SUBJECTIF, SUBJECTIVISME, SUBJECTIVITÉ ♦ Est subjectif ce qui appartient à un sujet : en tant qu’il est conscient (on peut ainsi nommer psychologie subjective celle qui procède par introspection) ; en tant qu’il diffère des autres (le terme peut alors être péjoratif). Chez Kant, en tant que transcendantal : le subjectif qualifie alors les propriétés de l’entendement humain par opposition aux choses en soi ; ou en tant que moral : le principe subjectif, dans la mesure où il n’est valable que pour une seule volonté, ne permet pas à celle-ci d’accéder à l’universalité de la loi. ♦ Toute tendance ou théorie privilégiant le subjectif sur l’objectif est appelée subjectivisme.
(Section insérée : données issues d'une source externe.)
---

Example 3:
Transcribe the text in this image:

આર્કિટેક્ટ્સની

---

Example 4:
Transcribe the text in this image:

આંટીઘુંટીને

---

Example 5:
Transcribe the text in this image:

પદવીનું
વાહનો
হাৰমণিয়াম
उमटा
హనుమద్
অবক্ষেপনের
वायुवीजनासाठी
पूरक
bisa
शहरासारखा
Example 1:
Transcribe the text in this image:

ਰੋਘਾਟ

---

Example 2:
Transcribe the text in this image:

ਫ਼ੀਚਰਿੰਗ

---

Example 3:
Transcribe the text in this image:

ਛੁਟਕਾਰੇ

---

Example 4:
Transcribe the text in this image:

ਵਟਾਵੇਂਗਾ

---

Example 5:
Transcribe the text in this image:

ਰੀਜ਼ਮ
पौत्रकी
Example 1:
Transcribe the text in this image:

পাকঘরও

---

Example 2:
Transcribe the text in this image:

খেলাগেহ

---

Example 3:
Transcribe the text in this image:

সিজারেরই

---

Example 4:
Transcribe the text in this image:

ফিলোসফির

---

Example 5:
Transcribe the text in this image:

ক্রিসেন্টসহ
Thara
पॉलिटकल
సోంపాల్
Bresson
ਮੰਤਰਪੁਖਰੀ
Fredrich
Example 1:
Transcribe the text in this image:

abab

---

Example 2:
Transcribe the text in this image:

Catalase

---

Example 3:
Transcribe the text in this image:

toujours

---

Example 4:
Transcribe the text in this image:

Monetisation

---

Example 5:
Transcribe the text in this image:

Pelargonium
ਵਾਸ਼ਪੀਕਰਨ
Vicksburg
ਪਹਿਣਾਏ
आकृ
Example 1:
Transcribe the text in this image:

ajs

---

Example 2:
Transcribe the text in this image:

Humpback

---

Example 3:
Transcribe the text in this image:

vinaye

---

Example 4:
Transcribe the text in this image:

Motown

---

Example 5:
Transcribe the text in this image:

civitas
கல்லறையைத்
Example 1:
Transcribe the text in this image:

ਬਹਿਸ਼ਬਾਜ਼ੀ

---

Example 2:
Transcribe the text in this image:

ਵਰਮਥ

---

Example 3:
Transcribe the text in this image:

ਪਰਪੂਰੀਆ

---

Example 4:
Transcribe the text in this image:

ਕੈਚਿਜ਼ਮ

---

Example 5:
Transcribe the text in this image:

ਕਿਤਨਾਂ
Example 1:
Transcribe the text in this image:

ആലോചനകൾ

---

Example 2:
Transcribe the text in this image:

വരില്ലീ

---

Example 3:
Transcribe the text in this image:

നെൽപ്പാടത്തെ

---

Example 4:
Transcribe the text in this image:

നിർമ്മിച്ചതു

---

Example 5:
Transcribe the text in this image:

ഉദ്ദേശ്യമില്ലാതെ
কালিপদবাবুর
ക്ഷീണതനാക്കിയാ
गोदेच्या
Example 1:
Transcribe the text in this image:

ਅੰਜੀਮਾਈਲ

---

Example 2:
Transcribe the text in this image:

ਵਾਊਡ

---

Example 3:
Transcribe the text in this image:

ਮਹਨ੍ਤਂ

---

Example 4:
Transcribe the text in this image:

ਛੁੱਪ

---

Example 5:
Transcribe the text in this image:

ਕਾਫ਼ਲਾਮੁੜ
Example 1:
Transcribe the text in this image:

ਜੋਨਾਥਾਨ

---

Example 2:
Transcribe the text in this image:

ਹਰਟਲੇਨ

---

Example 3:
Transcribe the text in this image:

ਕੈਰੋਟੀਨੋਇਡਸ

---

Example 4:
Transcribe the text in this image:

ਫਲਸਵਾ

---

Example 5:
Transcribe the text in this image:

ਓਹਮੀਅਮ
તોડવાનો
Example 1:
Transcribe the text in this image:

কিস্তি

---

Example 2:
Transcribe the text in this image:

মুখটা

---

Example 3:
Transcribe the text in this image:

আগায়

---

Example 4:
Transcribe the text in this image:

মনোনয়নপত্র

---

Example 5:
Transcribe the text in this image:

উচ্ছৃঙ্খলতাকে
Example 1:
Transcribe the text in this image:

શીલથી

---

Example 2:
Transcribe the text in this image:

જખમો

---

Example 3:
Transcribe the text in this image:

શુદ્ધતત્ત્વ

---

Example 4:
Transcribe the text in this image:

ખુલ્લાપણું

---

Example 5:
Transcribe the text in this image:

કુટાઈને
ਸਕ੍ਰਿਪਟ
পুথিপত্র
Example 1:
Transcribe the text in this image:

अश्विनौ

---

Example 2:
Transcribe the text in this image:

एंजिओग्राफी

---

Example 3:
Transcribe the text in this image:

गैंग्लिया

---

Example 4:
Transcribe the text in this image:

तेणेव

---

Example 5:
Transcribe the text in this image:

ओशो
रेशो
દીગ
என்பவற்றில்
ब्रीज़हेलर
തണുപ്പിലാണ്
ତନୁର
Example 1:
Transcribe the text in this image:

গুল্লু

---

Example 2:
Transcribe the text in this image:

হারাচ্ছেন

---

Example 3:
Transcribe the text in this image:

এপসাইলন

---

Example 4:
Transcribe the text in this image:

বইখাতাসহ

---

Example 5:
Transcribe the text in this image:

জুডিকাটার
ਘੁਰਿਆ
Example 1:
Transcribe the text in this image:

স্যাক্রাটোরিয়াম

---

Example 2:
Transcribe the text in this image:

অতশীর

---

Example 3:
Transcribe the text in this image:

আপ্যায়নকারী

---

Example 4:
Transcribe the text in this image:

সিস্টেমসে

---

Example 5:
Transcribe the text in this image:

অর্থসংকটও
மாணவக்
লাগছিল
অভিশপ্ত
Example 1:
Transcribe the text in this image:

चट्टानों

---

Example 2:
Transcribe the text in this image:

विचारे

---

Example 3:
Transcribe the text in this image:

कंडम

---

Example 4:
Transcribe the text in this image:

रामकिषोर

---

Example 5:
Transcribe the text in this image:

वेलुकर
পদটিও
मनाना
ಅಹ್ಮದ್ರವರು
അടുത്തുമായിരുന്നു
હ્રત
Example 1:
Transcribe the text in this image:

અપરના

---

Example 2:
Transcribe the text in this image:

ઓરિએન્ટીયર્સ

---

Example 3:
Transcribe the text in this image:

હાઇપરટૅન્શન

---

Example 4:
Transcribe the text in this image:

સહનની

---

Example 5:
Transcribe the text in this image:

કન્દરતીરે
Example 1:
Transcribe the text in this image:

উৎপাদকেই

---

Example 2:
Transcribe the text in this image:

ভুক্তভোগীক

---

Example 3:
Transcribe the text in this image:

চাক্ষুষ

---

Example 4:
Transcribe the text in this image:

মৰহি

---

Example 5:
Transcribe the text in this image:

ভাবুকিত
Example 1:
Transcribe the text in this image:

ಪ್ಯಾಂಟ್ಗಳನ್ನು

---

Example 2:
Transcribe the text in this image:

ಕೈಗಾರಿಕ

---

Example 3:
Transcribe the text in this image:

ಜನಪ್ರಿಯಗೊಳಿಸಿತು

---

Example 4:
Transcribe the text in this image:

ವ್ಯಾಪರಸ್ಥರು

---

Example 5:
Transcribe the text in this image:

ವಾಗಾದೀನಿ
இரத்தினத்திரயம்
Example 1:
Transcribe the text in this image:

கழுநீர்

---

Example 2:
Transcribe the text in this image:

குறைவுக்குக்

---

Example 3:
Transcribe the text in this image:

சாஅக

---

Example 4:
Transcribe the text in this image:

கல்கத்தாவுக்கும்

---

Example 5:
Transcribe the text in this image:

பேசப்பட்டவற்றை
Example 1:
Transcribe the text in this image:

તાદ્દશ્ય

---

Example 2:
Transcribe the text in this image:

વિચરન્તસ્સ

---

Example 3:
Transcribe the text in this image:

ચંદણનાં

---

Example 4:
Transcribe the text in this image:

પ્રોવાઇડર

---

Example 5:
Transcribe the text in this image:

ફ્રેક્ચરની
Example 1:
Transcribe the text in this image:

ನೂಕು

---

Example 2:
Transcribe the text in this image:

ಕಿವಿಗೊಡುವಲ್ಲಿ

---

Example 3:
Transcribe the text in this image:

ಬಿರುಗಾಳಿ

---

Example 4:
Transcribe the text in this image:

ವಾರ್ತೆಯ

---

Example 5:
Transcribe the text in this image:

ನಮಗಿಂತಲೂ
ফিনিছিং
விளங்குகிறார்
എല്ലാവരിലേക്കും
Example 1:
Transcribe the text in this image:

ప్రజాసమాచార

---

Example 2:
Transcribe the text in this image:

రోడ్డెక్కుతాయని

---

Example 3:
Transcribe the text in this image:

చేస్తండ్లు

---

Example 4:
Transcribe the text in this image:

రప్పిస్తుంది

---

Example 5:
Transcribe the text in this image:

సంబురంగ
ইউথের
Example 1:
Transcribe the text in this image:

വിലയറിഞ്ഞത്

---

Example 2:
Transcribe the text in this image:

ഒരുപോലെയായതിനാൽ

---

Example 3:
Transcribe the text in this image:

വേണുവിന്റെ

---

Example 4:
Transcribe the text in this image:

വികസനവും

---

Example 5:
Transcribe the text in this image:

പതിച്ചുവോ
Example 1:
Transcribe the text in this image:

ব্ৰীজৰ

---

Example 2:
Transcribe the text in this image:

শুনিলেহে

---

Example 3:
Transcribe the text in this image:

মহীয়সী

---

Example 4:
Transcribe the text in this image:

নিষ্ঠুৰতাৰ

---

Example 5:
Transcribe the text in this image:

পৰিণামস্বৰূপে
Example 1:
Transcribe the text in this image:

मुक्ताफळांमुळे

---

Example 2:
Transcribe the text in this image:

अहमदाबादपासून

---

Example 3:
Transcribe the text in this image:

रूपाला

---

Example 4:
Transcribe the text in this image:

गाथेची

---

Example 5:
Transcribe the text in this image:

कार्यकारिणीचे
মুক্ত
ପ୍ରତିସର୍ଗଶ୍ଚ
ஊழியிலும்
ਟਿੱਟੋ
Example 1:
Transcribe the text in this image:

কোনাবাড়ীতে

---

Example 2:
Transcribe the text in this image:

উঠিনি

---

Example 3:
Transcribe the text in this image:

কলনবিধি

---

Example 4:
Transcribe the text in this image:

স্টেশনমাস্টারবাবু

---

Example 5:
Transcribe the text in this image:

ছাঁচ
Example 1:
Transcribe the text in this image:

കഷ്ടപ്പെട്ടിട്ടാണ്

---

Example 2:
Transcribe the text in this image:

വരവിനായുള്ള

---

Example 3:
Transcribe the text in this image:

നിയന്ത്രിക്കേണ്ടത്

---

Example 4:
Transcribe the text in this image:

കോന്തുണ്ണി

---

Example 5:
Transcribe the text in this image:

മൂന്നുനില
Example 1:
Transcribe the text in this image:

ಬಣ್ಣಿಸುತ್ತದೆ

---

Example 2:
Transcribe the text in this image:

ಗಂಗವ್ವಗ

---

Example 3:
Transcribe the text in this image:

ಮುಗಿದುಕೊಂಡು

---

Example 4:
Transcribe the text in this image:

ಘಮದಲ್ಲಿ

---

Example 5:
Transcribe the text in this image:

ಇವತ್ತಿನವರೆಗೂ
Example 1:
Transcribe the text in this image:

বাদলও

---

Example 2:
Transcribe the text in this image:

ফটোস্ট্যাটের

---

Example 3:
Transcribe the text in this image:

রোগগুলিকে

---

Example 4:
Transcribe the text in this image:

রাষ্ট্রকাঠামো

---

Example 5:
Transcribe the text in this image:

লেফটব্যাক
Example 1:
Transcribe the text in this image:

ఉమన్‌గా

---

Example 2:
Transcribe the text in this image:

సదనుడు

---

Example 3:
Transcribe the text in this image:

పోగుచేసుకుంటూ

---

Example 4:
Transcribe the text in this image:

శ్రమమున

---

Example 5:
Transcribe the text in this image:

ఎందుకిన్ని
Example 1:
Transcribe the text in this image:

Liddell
Fréquemment péjoratif, le terme peut s’appliquer à différents domaines : en métaphysique, où il évoque l’idéalisme absolu ; en logique, où il nie que la différence entre le vrai et le faux existe objectivement ; en morale, en esthétique et en psychologie. ♦ Au sens ordinaire, la subjectivité couvre l’ensemble des particularités psychologiques n’appartenant qu’à un sujet. Plus philosophiquement, « subjectivité » est synonyme de vie consciente, telle que le sujet peut la saisir en lui, et où il cerne sa singularité.